Gov. Andrew M. Cuomo would still have to sign the bills into law, or he could veto them when he formally receives them in coming weeks.

Among the bills is a measure to alert mothers and their employers of the legal right of women to take reasonable, unpaid breaks at work in order to pump breast milk for up to three years after childbirth, according to the measure sponsored by Sen. Kemp Hannon (R-Garden City) and Assemb. Aileen Gunther (D-Middletown).

This is an update to the state's Breast-feeding Mothers' Bill of Rights, which was passed in the 1990s. The new measure requires that the rights be posted at women's health care facilities, nurseries and in hospitals.

"The feeling was there just wasn't enough notice," Hannon said in an interview Wednesday. He said if a woman is denied the right, the employer could face discrimination charges.

Another measure approved by the Senate and Assembly would require the governor's office and state agencies to respond more promptly to the public's request for government records under the state Freedom of Information Law.

The bill would reduce the time the state would have to file a notice of appeal if a court requires records sought under FOIL to be released, according to the sponsors, Sen. Mike Ranzenhofer (R-Amherst) and Assemb. David Buchwald (D-White Plains).
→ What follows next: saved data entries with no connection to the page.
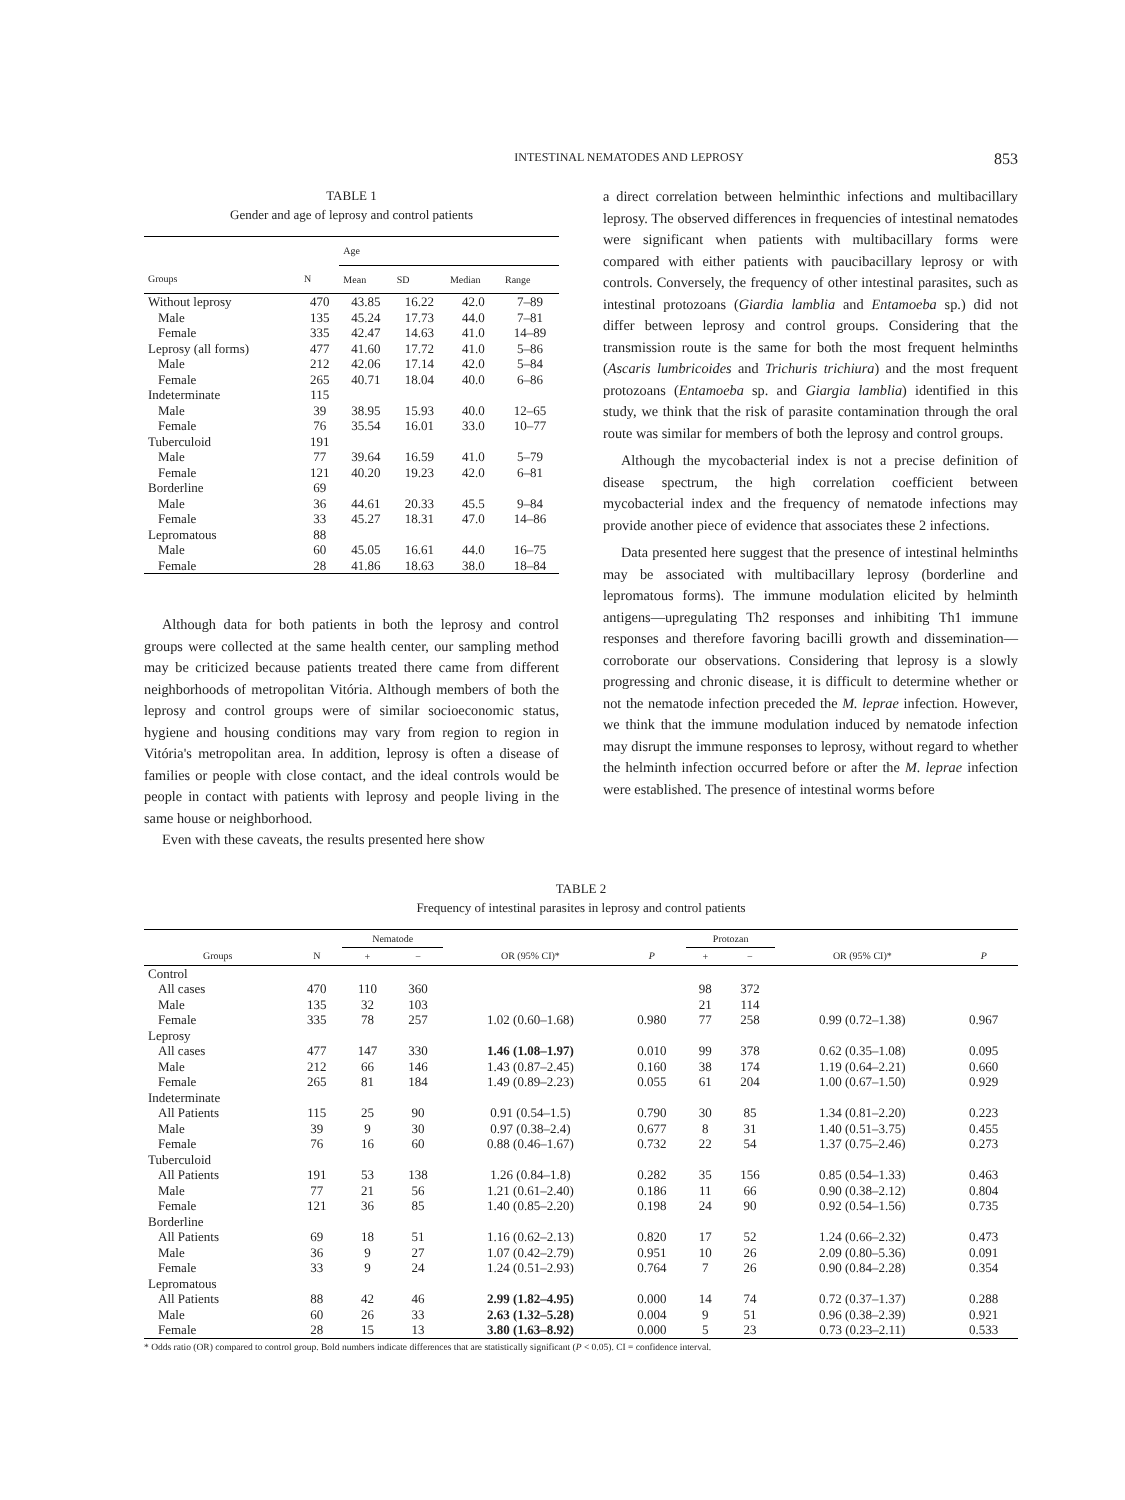INTESTINAL NEMATODES AND LEPROSY 853
TABLE 1
Gender and age of leprosy and control patients
| | | Age | | | |
| --- | --- | --- | --- | --- | --- |
| Groups | N | Mean | SD | Median | Range |
| Without leprosy | 470 | 43.85 | 16.22 | 42.0 | 7–89 |
| Male | 135 | 45.24 | 17.73 | 44.0 | 7–81 |
| Female | 335 | 42.47 | 14.63 | 41.0 | 14–89 |
| Leprosy (all forms) | 477 | 41.60 | 17.72 | 41.0 | 5–86 |
| Male | 212 | 42.06 | 17.14 | 42.0 | 5–84 |
| Female | 265 | 40.71 | 18.04 | 40.0 | 6–86 |
| Indeterminate | 115 | | | | |
| Male | 39 | 38.95 | 15.93 | 40.0 | 12–65 |
| Female | 76 | 35.54 | 16.01 | 33.0 | 10–77 |
| Tuberculoid | 191 | | | | |
| Male | 77 | 39.64 | 16.59 | 41.0 | 5–79 |
| Female | 121 | 40.20 | 19.23 | 42.0 | 6–81 |
| Borderline | 69 | | | | |
| Male | 36 | 44.61 | 20.33 | 45.5 | 9–84 |
| Female | 33 | 45.27 | 18.31 | 47.0 | 14–86 |
| Lepromatous | 88 | | | | |
| Male | 60 | 45.05 | 16.61 | 44.0 | 16–75 |
| Female | 28 | 41.86 | 18.63 | 38.0 | 18–84 |
Although data for both patients in both the leprosy and control groups were collected at the same health center, our sampling method may be criticized because patients treated there came from different neighborhoods of metropolitan Vitória. Although members of both the leprosy and control groups were of similar socioeconomic status, hygiene and housing conditions may vary from region to region in Vitória's metropolitan area. In addition, leprosy is often a disease of families or people with close contact, and the ideal controls would be people in contact with patients with leprosy and people living in the same house or neighborhood.
Even with these caveats, the results presented here show
a direct correlation between helminthic infections and multibacillary leprosy. The observed differences in frequencies of intestinal nematodes were significant when patients with multibacillary forms were compared with either patients with paucibacillary leprosy or with controls. Conversely, the frequency of other intestinal parasites, such as intestinal protozoans (Giardia lamblia and Entamoeba sp.) did not differ between leprosy and control groups. Considering that the transmission route is the same for both the most frequent helminths (Ascaris lumbricoides and Trichuris trichiura) and the most frequent protozoans (Entamoeba sp. and Giargia lamblia) identified in this study, we think that the risk of parasite contamination through the oral route was similar for members of both the leprosy and control groups.
Although the mycobacterial index is not a precise definition of disease spectrum, the high correlation coefficient between mycobacterial index and the frequency of nematode infections may provide another piece of evidence that associates these 2 infections.
Data presented here suggest that the presence of intestinal helminths may be associated with multibacillary leprosy (borderline and lepromatous forms). The immune modulation elicited by helminth antigens—upregulating Th2 responses and inhibiting Th1 immune responses and therefore favoring bacilli growth and dissemination—corroborate our observations. Considering that leprosy is a slowly progressing and chronic disease, it is difficult to determine whether or not the nematode infection preceded the M. leprae infection. However, we think that the immune modulation induced by nematode infection may disrupt the immune responses to leprosy, without regard to whether the helminth infection occurred before or after the M. leprae infection were established. The presence of intestinal worms before
TABLE 2
Frequency of intestinal parasites in leprosy and control patients
| | | Nematode | | | | Protozan | | | |
| --- | --- | --- | --- | --- | --- | --- | --- | --- | --- |
| Groups | N | + | − | OR (95% CI)* | P | + | − | OR (95% CI)* | P |
| Control | | | | | | | | | |
| All cases | 470 | 110 | 360 | | | 98 | 372 | | |
| Male | 135 | 32 | 103 | | | 21 | 114 | | |
| Female | 335 | 78 | 257 | 1.02 (0.60–1.68) | 0.980 | 77 | 258 | 0.99 (0.72–1.38) | 0.967 |
| Leprosy | | | | | | | | | |
| All cases | 477 | 147 | 330 | 1.46 (1.08–1.97) | 0.010 | 99 | 378 | 0.62 (0.35–1.08) | 0.095 |
| Male | 212 | 66 | 146 | 1.43 (0.87–2.45) | 0.160 | 38 | 174 | 1.19 (0.64–2.21) | 0.660 |
| Female | 265 | 81 | 184 | 1.49 (0.89–2.23) | 0.055 | 61 | 204 | 1.00 (0.67–1.50) | 0.929 |
| Indeterminate | | | | | | | | | |
| All Patients | 115 | 25 | 90 | 0.91 (0.54–1.5) | 0.790 | 30 | 85 | 1.34 (0.81–2.20) | 0.223 |
| Male | 39 | 9 | 30 | 0.97 (0.38–2.4) | 0.677 | 8 | 31 | 1.40 (0.51–3.75) | 0.455 |
| Female | 76 | 16 | 60 | 0.88 (0.46–1.67) | 0.732 | 22 | 54 | 1.37 (0.75–2.46) | 0.273 |
| Tuberculoid | | | | | | | | | |
| All Patients | 191 | 53 | 138 | 1.26 (0.84–1.8) | 0.282 | 35 | 156 | 0.85 (0.54–1.33) | 0.463 |
| Male | 77 | 21 | 56 | 1.21 (0.61–2.40) | 0.186 | 11 | 66 | 0.90 (0.38–2.12) | 0.804 |
| Female | 121 | 36 | 85 | 1.40 (0.85–2.20) | 0.198 | 24 | 90 | 0.92 (0.54–1.56) | 0.735 |
| Borderline | | | | | | | | | |
| All Patients | 69 | 18 | 51 | 1.16 (0.62–2.13) | 0.820 | 17 | 52 | 1.24 (0.66–2.32) | 0.473 |
| Male | 36 | 9 | 27 | 1.07 (0.42–2.79) | 0.951 | 10 | 26 | 2.09 (0.80–5.36) | 0.091 |
| Female | 33 | 9 | 24 | 1.24 (0.51–2.93) | 0.764 | 7 | 26 | 0.90 (0.84–2.28) | 0.354 |
| Lepromatous | | | | | | | | | |
| All Patients | 88 | 42 | 46 | 2.99 (1.82–4.95) | 0.000 | 14 | 74 | 0.72 (0.37–1.37) | 0.288 |
| Male | 60 | 26 | 33 | 2.63 (1.32–5.28) | 0.004 | 9 | 51 | 0.96 (0.38–2.39) | 0.921 |
| Female | 28 | 15 | 13 | 3.80 (1.63–8.92) | 0.000 | 5 | 23 | 0.73 (0.23–2.11) | 0.533 |
* Odds ratio (OR) compared to control group. Bold numbers indicate differences that are statistically significant (P < 0.05). CI = confidence interval.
The state has had nine months to submit an appeal under the current law.

 Good-government groups including Reinvent Albany, Citizens Union, Common Cause, the League of Women Voters and the New York Public Interest Research Group strongly support the measure.

The groups call on Cuomo to sign the law and note it has strong bipartisan support in the Legislature, which could override any veto.

Separately, Cuomo had proposed making the Legislature fully subject to FOIL. The Legislature has exempted itself from much of the post-Watergate law. Cuomo's proposal hasn't progressed in the Legislature.